L’exercice le plus spectaculaire est certainement une manœuvre d’évitement à 60 km/h dans un Sprinter équipé d’une cage de sécurité complète et de grands balanciers à l’extérieur, dont on peut exceptionnellement couper le système antidérapage ESP ‘adaptatif’.
Sanglé solidement dans un siège de course par un harnais à quatre ancrages, avec presque 3 000 kilos de charge derrière les oreilles qu’on espère parfaitement arrimées, je sens le Sprinter basculer sur le côté et se soulever sur ses roues extérieures au deuxième coup de volant de la manœuvre. Les patins des grandes pattes empêchent le capotage amorcé. Avec l’ESP, le Sprinter reste évidemment bien campé sur ses roues malgré les deux grands coups de volant.
Chose certaine, si j’étais rénovateur ou plombier, si j’allais encore aux courses à toutes les fins de semaine ou si je me remettais à faire plein d’essais de motos ou de VTT, je voudrais un Sprinter et rien d’autre.

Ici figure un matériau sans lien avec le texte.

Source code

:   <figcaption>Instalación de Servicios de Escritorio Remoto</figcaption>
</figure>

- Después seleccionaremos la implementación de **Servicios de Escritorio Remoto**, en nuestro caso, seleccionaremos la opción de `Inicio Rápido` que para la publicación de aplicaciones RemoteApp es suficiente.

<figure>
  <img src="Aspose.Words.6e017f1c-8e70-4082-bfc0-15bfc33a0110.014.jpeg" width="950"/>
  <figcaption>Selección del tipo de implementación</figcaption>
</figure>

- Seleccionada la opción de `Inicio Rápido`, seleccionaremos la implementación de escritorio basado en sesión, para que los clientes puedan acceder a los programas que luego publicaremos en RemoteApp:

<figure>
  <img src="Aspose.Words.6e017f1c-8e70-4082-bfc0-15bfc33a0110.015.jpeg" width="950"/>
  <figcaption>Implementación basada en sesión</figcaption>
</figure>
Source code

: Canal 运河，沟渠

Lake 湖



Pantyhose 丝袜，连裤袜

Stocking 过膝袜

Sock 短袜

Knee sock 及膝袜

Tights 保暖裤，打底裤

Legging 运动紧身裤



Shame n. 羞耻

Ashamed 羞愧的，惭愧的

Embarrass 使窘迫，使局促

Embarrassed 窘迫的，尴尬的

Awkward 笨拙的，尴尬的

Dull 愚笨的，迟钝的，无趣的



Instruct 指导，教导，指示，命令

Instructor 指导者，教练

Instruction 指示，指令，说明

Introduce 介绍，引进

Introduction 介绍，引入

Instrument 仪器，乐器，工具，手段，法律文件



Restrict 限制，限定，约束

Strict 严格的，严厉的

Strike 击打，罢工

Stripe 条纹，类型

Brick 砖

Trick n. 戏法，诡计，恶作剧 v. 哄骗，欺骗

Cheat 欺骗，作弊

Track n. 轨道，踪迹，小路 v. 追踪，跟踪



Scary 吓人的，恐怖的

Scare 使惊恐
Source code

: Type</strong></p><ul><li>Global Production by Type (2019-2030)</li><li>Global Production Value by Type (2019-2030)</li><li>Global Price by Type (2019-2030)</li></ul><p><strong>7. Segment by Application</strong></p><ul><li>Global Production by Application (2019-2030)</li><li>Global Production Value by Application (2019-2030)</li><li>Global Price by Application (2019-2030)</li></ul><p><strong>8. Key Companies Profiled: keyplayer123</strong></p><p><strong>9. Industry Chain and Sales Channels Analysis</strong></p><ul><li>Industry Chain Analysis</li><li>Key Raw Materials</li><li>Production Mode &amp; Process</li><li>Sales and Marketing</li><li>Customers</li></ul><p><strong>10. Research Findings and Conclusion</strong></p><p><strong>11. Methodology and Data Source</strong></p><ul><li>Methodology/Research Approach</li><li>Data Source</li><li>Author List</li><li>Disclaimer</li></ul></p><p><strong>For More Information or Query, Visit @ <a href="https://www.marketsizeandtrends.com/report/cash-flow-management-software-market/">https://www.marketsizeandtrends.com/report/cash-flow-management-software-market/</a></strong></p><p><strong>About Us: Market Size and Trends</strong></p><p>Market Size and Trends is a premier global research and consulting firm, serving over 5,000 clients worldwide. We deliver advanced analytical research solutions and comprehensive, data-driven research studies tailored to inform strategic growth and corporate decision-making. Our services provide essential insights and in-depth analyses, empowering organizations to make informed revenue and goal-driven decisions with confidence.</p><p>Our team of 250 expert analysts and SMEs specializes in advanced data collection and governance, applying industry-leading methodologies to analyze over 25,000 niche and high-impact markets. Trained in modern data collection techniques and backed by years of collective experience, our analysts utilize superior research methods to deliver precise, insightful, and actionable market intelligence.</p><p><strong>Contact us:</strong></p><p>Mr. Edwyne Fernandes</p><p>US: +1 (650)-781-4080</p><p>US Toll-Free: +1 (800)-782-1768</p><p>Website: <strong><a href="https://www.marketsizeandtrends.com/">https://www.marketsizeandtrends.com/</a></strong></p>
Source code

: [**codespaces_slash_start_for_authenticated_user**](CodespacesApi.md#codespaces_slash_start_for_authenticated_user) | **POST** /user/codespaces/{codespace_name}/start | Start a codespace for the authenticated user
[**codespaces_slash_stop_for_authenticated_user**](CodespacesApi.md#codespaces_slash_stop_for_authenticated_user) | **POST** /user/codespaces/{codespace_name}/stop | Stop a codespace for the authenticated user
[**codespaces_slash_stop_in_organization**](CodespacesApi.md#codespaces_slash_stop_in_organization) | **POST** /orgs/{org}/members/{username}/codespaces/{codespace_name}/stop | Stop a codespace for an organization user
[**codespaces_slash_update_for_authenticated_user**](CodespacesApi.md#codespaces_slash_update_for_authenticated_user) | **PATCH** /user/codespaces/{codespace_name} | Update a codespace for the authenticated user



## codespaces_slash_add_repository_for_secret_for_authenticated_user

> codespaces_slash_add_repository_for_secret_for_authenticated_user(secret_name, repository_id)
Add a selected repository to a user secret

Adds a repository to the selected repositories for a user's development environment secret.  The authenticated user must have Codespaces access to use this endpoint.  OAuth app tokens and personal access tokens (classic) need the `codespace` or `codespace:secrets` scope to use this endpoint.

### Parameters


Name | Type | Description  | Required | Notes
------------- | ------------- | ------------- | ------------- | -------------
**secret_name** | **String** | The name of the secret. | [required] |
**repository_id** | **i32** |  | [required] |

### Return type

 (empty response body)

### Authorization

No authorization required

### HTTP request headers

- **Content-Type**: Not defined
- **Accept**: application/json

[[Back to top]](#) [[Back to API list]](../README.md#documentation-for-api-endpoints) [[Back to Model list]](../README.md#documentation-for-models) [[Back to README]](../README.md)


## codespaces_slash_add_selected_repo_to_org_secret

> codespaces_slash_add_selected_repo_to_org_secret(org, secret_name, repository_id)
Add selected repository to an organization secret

Voyons voir maintenant ce que les Américains lui offriront comme réplique, parce que le nouveau Nissan NV semble plutôt mijoté à la sauce yankee.
Avec un prix de base de 42 900 $ pour un Sprinter 2500 version cargo et de 47 900 $ pour la version passagers – des tarifs d’ailleurs réduits d’environ 10 % par rapport aux modèles 2009 – il faudrait peut-être que j’en parle à mon comptable.
En fait, un Sprinter aurait été parfait pour ramener tout le barda de fiston qui termine ses études de pilote à Chicoutimi d’un seul coup : le vieux sofa, le lit, les boîtes et même la moto de sentier. Et fiston.
Pas de chance, les Sprinter sont de service jusqu’au Grand Prix. Il va falloir une grosse remorque et pas mal plus de carburant fossile pour faire la même chose.